32. Суд большого круга
Хотела уйти в дом, чтобы разобраться в хате-мазанке со своими вещами и определить дальнейшее место проживания Устина в Старом хуторе, как, вдруг, увидела Аслана в новой черкеске возле наших ворот. Несмотря на то, что нам было больше сорока лет, Аслан выглядел молодцом.
— Аслан, извини, что забыла вас познакомить, — сказала первой, подошедшему ко мне Аслану. — Это мой друг и спаситель Устин. Он теперь у нас в станице Вольной будет самым старшим конюхом всех наших детей. Если ваши дети пожелают, то могут кататься в дилижансе с Устином.

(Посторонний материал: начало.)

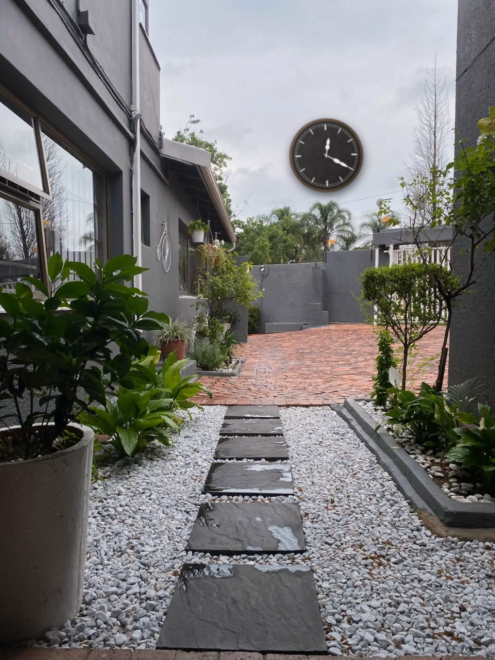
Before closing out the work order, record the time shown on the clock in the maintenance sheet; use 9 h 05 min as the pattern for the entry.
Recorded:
12 h 20 min
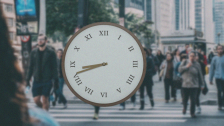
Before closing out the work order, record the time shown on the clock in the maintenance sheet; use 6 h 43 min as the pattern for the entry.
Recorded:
8 h 42 min
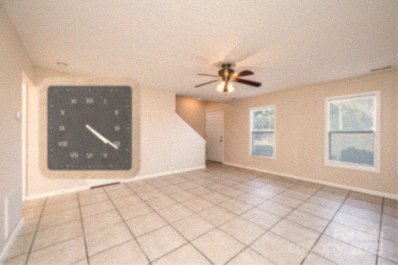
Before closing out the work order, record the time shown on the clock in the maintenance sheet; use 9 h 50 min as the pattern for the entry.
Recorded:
4 h 21 min
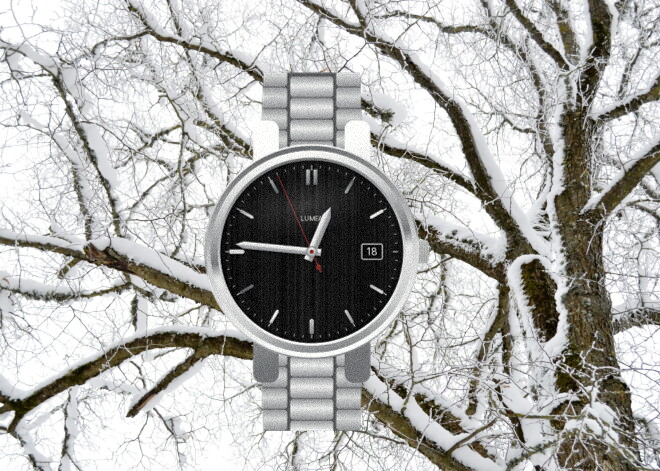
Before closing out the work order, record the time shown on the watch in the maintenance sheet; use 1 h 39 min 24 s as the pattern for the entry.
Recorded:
12 h 45 min 56 s
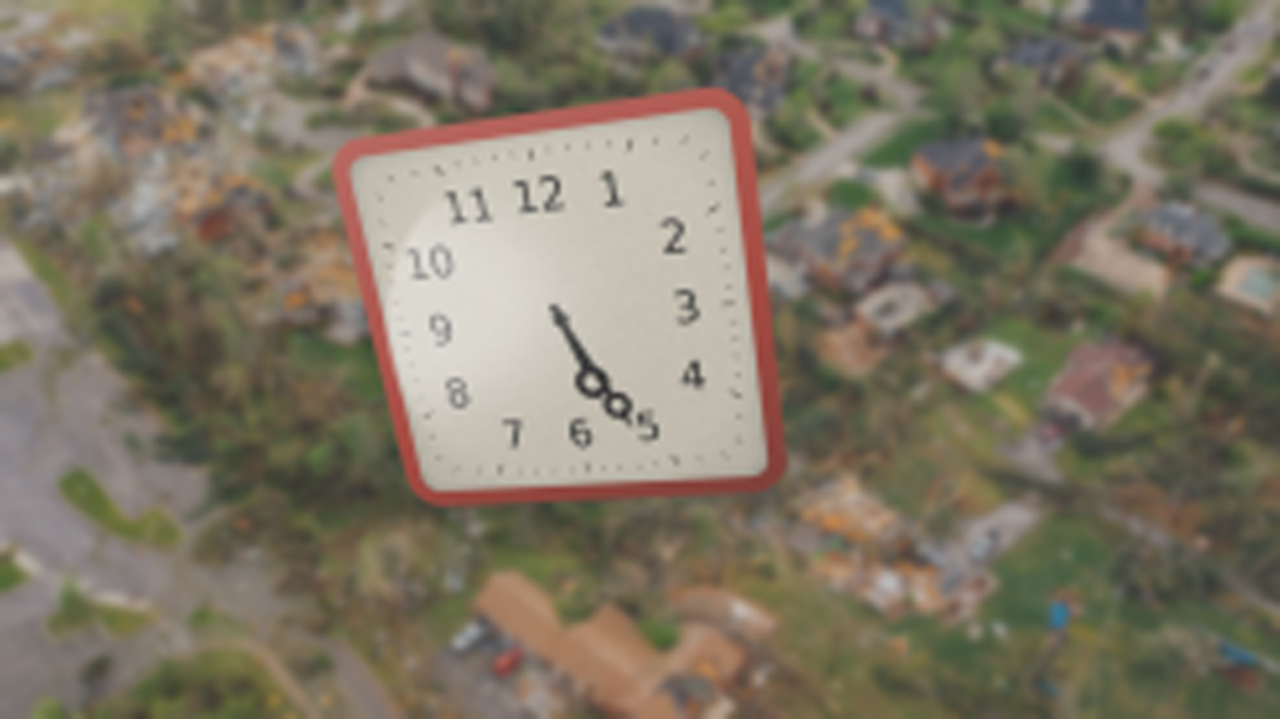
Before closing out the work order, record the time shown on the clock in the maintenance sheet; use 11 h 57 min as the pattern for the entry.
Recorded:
5 h 26 min
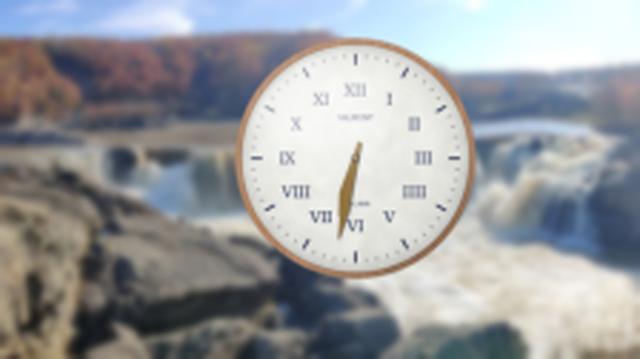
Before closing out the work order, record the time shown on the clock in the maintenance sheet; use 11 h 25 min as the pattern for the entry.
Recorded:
6 h 32 min
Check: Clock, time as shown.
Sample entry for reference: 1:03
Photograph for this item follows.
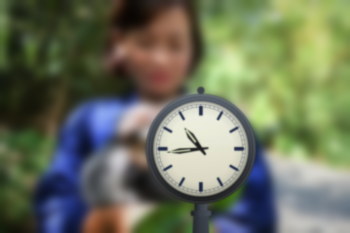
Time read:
10:44
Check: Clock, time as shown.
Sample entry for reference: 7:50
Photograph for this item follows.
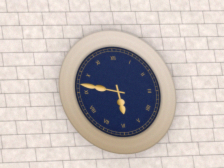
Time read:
5:47
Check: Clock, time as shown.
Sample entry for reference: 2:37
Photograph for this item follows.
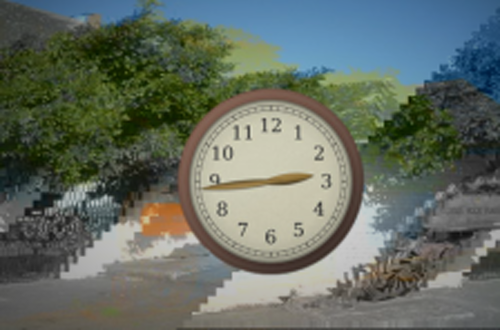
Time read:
2:44
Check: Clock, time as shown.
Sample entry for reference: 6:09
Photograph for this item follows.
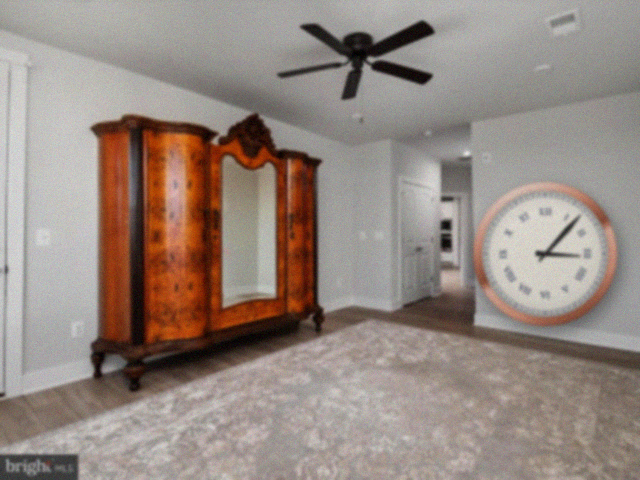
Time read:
3:07
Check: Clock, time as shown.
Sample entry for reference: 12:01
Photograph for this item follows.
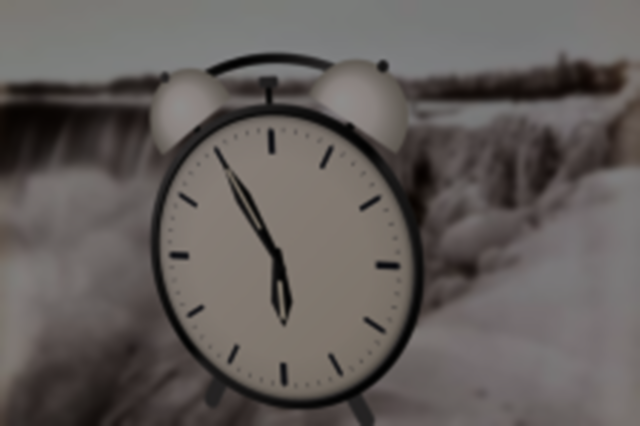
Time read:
5:55
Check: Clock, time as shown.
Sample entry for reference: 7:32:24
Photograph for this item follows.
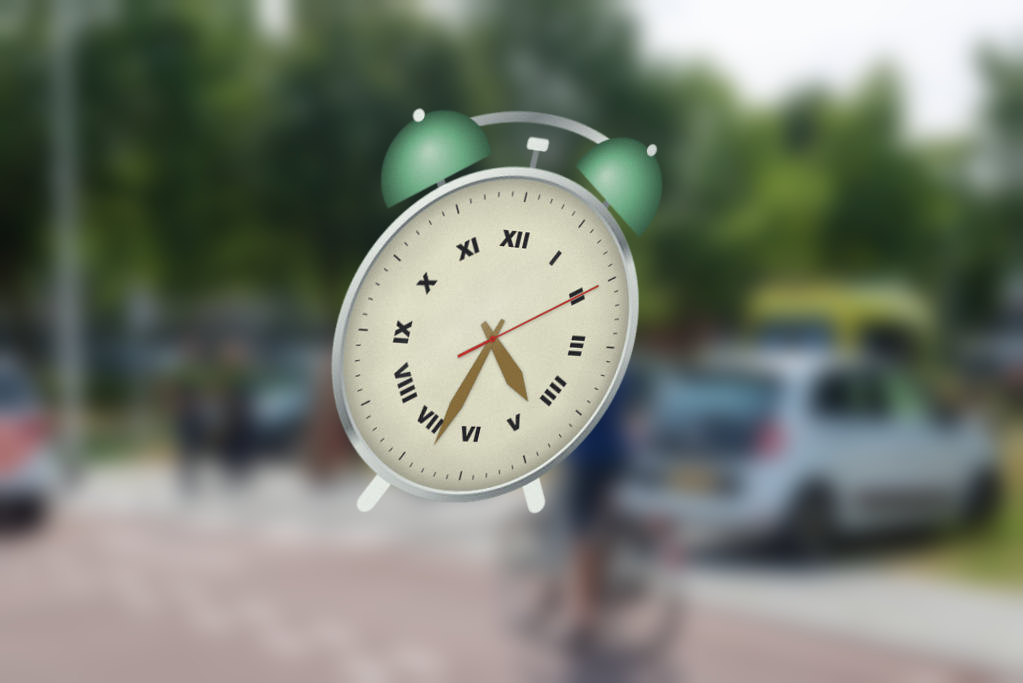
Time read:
4:33:10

— Очень приятно познакомиться. — ответил Аслан, осторожно протягивая Устину свою руку. — Мы с ним давно знакомы. У меня в голове гудит больше двадцати лет от его оплеухи. Когда в прошлом веке он мне врезал возле твоей коляски, это во время событий у Эльхотовских ворот. Думал, что совсем без головы останусь. Может быть, именно его оплеуха научила меня жить без разбоя?
— То-то, тогда думала, что куда ты, вдруг, неожиданно исчез от меня. — подкалывала Аслана.